I think people started thinking I was crazy in elementary school. I was pretty unstable from the very first week of the school I moved to when I was adopted. I needed a bathroom buddy, because I was afraid of Bloody Mary coming through the toilet and murdering me. I know every kid was afraid of monsters, but I was paranoid and petrified of restrooms. I also had a desire to please people in elementary school, and didn’t really know how to make friends without begging them to be my friend. I repeated myself a lot, and my energy was unmatched. It didn’t help that when we hit middle school I became the class drama queen. I was an emotional roller coaster. In one class I would be sobbing hysterically, sometimes without reason, and by my next class I would be giggling and skipping the hallways. It didn’t help my case that some mean girls started making rumors about my behaviors around the people I was crushing on. I remember one girl started a rumor that I picked some guy’s gum out of the trash, which if you knew me at all, I have a small anxiety about things in people’s mouths and I don’t even really like sharing a drink with my husband. It also didn’t help my case that I was obsessive over these guys, and call them a dozen times a day (no, that’s not an exaggeration). It got to the point where I’d end up having conversations with their moms, which my head thought that meant they liked me back. *If you’re one of the people I had a crush on during middle/high school, please know the fact I did that makes me cringe, and I’m so sorry*

I knew I was crazy, too. Not because of my actions, or behaviors. But because from a young age my mind was set on suicide, even before I knew the word. I knew I was crazy because I couldn’t identify with my peers, and because my head “felt funny.” Something was wrong with me, and it was more apparent to me than anyone else.

Over the next few years, leading into my adult life I would be diagnosed, try different therapy options, and of course (like everyone else who’s been through the mental health system) on a crazy amount of different medications. I was ashamed. I remember thinking in high school someone would discover that I had to take pills to even survive the school day, and it made me sick to my stomach. I would beg doctors not to have to take the meds; which never worked. The last week of my senior year of high school I was hospitalized for suicidal thoughts. I was admitted Friday, and discharged Saturday. I remember telling my friends and then-boyfriend about it that Monday, telling them I was still suicidal, and planning. I was scared. They didn’t really care; and not in a “we won’t judge” kind of way, but in a “so what, you’re not important” way. I was heartbroken. I felt so unimportant, and even more suicidal. I felt like the medications just made me crazier.

The summer passed, and I went off to college. I stopped taking my medications and seeking help the second day of classes. I dropped out my first semester, and ended up shacking up with some guy when I was manic (becoming his “crazy girlfriend” on and off for the next 3 years). None of my choices mattered. It didn’t matter how much danger I was putting my life in, it didn’t matter who I pissed off, it didn’t matter who thought I was crazy.  I was planning to kill myself at the age of 20. 

I knew exactly how I would end it all, all that mattered was location (I moved back and forth between Salem, MA and Groton, CT during these years). If I was in Salem, I would drown myself in Collin’s Cove and if I was in Groton I would jump from the Gold Star Bridge. Drowning seemed like the way to go to me; I heard that there was a point you give up when drowning and you accept your fate, and that sounded like what happiness was to me. But of course, I was the crazy girl, and sometimes suicide attempts would happen without following through with my plan. I’d always wake up after attempts, alone, with a pounding headache from the pills I had just ingested. I tried talking to several doctors about this; they said they weren’t suicide attempts, because I didn’t take enough to be hospitalized. And of course, that’s not true, I was trying to end my life. But these shitty statements from not-so-great doctors made me feel that much more determined to go through with my plan.

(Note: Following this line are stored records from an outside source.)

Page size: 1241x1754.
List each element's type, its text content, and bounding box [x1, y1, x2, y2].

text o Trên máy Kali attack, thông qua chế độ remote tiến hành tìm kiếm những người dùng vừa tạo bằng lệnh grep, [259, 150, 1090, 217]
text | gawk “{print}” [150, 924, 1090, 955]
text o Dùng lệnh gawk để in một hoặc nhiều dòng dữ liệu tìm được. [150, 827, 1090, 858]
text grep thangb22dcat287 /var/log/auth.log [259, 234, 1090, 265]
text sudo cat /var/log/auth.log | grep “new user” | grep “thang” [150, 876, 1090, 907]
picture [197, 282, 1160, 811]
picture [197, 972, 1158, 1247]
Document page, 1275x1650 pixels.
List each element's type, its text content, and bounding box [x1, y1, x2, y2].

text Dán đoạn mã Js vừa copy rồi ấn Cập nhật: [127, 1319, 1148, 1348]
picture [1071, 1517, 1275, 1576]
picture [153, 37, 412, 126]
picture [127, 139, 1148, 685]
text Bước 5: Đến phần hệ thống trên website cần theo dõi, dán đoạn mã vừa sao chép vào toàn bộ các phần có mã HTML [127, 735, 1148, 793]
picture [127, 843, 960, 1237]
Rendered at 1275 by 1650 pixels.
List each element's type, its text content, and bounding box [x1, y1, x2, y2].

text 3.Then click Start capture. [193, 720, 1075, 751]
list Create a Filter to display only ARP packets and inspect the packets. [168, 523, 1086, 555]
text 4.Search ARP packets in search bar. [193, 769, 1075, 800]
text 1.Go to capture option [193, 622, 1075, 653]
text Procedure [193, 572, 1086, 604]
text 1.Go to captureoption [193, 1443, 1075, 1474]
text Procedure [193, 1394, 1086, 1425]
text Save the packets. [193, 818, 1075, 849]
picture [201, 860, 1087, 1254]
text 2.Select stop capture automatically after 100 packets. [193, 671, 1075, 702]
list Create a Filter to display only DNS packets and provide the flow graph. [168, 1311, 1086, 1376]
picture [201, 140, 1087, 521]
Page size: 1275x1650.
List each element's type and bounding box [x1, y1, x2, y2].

Several months before my 21st birthday I moved back to Connecticut one last time. I had just ended the relationship with the person I was with in college; it was abusive on both ends, and after a traumatic event I was just crazy and washed up to him. I was a little discouraged that the bridge would be my method to go, because Collin’s Cove was my first choice in my suicide plan. But then, something crazy happened.

I started loving myself. I started to accept my diagnosis and stop calling myself crazy. I started to feel good about who I was, and although of course I still struggled with my thoughts, I thought I was a pretty cool person. I was a lot more than just a diagnosis.

I made it past 20. At 21 I brought my son, Jack into this world. I made a promise to him when he was born that I would change the world and make it a better place for him. So I started blogging about my life as “The Crazy Girl.” By 22, I became a name in the mental health community, and had even gone viral with my post When You’re In The Gray Area Of Being Suicidal. And now, here I am at 23, prepping for a book release and book tour.

I’m still learning. I still am in therapy, and taking medications, and sometimes it sucks. There are days I still feel insane, and I hate myself for my diagnosis. But what’s more important is that I’ve been able to give a voice to the Mental Warriors who can’t speak out. I’ve become an advocate for something I was once ashamed of, and now I wear that title proudly. So yes, I’m still The Crazy Girl; but I am so much more than a diagnosis and my mental illness.